■ Exercise description
Continue the mailing-list thread about mixed InfiniBand transport types in Open MPI, starting right after its last sentence.

■ Study text
*-*-*

Open MPI logo

Open MPI User's Mailing List Archives

  |   Home   |   Support   |   FAQ   |   all Open MPI User's mailing list

Subject: Re: [OMPI users] InfiniBand, different OpenFabrics transport types
From: Yevgeny Kliteynik (kliteyn_at_[hidden])
Date: 2011-07-10 02:48:32


Hi Bill,

On 08-Jul-11 7:59 PM, Bill Johnstone wrote:
> Hello, and thanks for the reply.
>
>
>
> ----- Original Message -----
>> From: Jeff Squyres<jsquyres_at_[hidden]>
>> Sent: Thursday, July 7, 2011 5:14 PM
>> Subject: Re: [OMPI users] InfiniBand, different OpenFabrics transport types
>>
>> On Jun 28, 2011, at 1:46 PM, Bill Johnstone wrote:
>>
>>> I have a heterogeneous network of InfiniBand-equipped hosts which are all
>> connected to the same backbone switch, an older SDR 10 Gb/s unit.
>>>
>>> One set of nodes uses the Mellanox "ib_mthca" driver, while the
>> other uses the "mlx4" driver.
>>>
>>> This is on Linux 2.6.32, with Open MPI 1.5.3 .
>>>
>>> When I run Open MPI across these node types, I get an error message of the
>> form:
>>>
>>> Open MPI detected two different OpenFabrics transport types in the same
>> Infiniband network.
>>> Such mixed network trasport configuration is not supported by Open MPI.
>>>
>>> Local host: compute-chassis-1-node-01
>>> Local adapter: mthca0 (vendor 0x5ad, part ID 25208)
>>> Local transport type: MCA_BTL_OPENIB_TRANSPORT_UNKNOWN
>>
>> Wow, that's cool ("UNKNOWN"). Are you using an old version of
>> OFED or something?
>
> No, clean local build of OFED 1.5.3 packages, but I don't have the full huge complement of OFED packages installed, since our setup is not using IPoIB, SDP, etc.

*-*-*

[Saved entries]

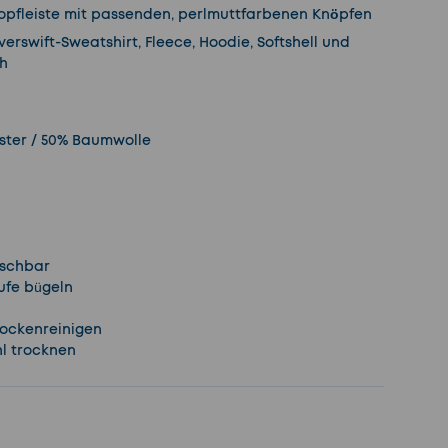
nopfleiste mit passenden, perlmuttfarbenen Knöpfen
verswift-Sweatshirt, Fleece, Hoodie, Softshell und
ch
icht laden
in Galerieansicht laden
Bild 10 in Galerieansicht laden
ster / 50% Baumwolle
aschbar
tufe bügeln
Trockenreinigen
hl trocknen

*-*-*

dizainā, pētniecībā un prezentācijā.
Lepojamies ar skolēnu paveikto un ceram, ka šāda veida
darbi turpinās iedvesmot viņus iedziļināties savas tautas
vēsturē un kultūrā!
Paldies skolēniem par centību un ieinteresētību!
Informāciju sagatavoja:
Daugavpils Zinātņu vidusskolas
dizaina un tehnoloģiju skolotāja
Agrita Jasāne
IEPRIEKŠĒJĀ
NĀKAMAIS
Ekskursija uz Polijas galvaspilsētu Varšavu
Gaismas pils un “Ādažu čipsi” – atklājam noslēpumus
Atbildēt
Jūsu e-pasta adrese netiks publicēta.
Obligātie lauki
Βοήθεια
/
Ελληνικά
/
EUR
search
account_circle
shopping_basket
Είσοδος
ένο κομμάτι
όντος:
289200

*-*-*

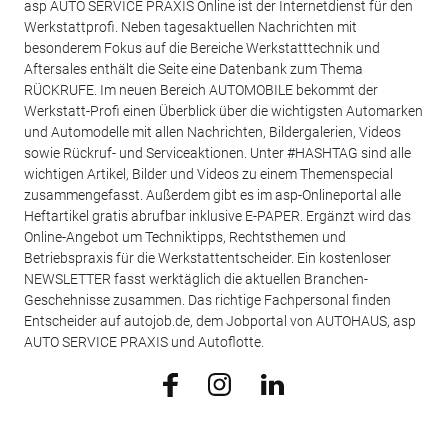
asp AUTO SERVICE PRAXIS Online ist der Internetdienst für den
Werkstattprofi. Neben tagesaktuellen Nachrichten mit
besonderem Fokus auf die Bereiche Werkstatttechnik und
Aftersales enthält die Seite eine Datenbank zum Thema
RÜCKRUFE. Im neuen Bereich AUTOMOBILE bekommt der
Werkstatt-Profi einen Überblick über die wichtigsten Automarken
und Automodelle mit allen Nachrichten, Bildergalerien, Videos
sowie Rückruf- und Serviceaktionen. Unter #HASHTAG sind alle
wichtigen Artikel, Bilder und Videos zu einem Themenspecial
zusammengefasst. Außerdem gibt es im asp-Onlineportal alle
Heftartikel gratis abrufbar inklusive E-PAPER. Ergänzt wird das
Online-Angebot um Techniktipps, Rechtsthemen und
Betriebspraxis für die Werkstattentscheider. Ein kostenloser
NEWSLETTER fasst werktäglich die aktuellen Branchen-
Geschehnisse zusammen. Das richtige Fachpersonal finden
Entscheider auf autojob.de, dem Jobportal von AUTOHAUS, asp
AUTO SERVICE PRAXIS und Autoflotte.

*-*-*

■ Written reply
>
> ibdiagnet, and all the usual suspects work as expected, and I'm able to do large scale Open MPI runs just fine, so long as I don't cross Mellanox HCA types.
>
>
>> Mellanox -- how can this happen?
>>
>>> Remote host: compute-chassis-3-node-01
>>> Remote Adapter: (vendor 0x2c9, part ID 26428)
>>> Remote transport type: MCA_BTL_OPENIB_TRANSPORT_IB
>>>
>>> Two questions:
>>>
>>> 1. Why is this occurring if both adapters have all the OpenIB software set
>> up? Is it because Open MPI is trying to use functionality such as ConnectX with
>> the newer hardware, which is incompatible with older hardware, or is it
>> something more mundane?
>>
>> It's basically a mismatch of IB capabilities -- Open MPI is trying to use
>> more advanced features in some nodes and not in others.
>
> I also tried looking in the adapter-specific settings in the .ini file under /etc, but the only difference I found was in MTU, and I think that's configured on the switch.
>
>>> 2. How can I use IB amongst these heterogeneous nodes?
>>
>> Mellanox will need to answer this question... It might be able to be done, but
>> I don't know how offhand. The first issue is to figure out why you're
>> getting TRANSPORT_UNKNOWN on the one node.
>
> OK, please let me know what other things to try or what other info I can provide.

I'll check the MCA_BTL_OPENIB_TRANSPORT_UNKNOWN thing and get back to you.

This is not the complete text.